Okulun önünde durduğumda Sirac benimle birlikte arabadan inip okulun içine girdi. Çok bakımsız değildi ama güzel bir boyaya ve dolaplara ihtiyacı vardı. Duvarda duran kadın öğretmenin resmi dikkatimi çektiğimde Sirac'ta anlamış olmalı ki hemen konuşmaya başladı.

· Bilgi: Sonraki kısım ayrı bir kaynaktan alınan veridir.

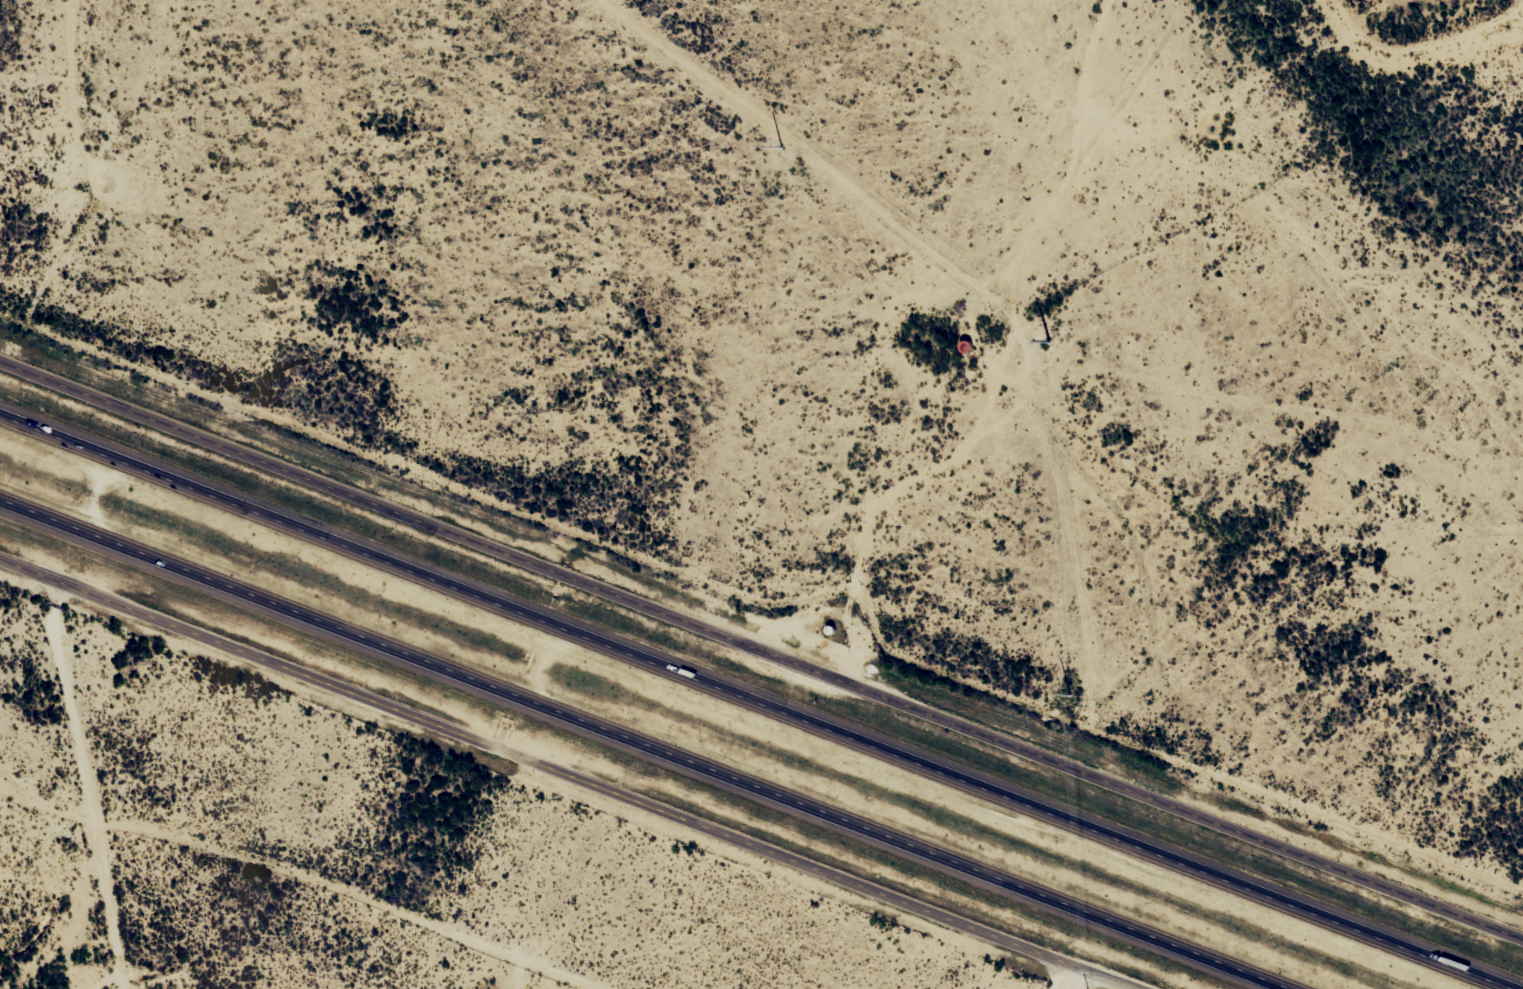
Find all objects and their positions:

"Adaşın... Ela öğretmen geçen sene teröristler tarafında kaçırıldı." dediğinde tüylerim diken diken oldu. Sirac konuşmaya devam etti;
"Mert ve timi onu arıyor hala." dediğinde gözlerim doldu. Demek ki hala buralarda tehlike devam ediyor diye düşündüm. Sirac'a döndüğümde "Köyümüzün içinde hala teröristlerle iş birliği halinde olan insanlar var. Kim olduğunu çok güzel saklıyor." dediğinde başımla onayladım. Arabamdaki eşyaları indirmek için çıktığımda Sirac'ta peşimden geldi.
"Tuana'ya dikkat et..." dediğinde
"O kim?" diye sordum.
"Bugün sana dik dik bakan kız işte." dedi. Meraklı bakışlarımı fark ettiğinde "Yüzbaşına fena yanık. Başına bela almanı istemim. Mert biliyor fakat konusunu dahi açtırmıyor. Aramızda gizli bilgi gibi düşün." deyip göz kırptı.
Gizli bilgi mi? diye düşünmeden edemedim. Komik gelmişti. Ama içimi sebepsiz bir kıskançlık sardı. Bana neden böyle oluyor anlam veremiyorum. Beni ne ilgilendiriyorsa.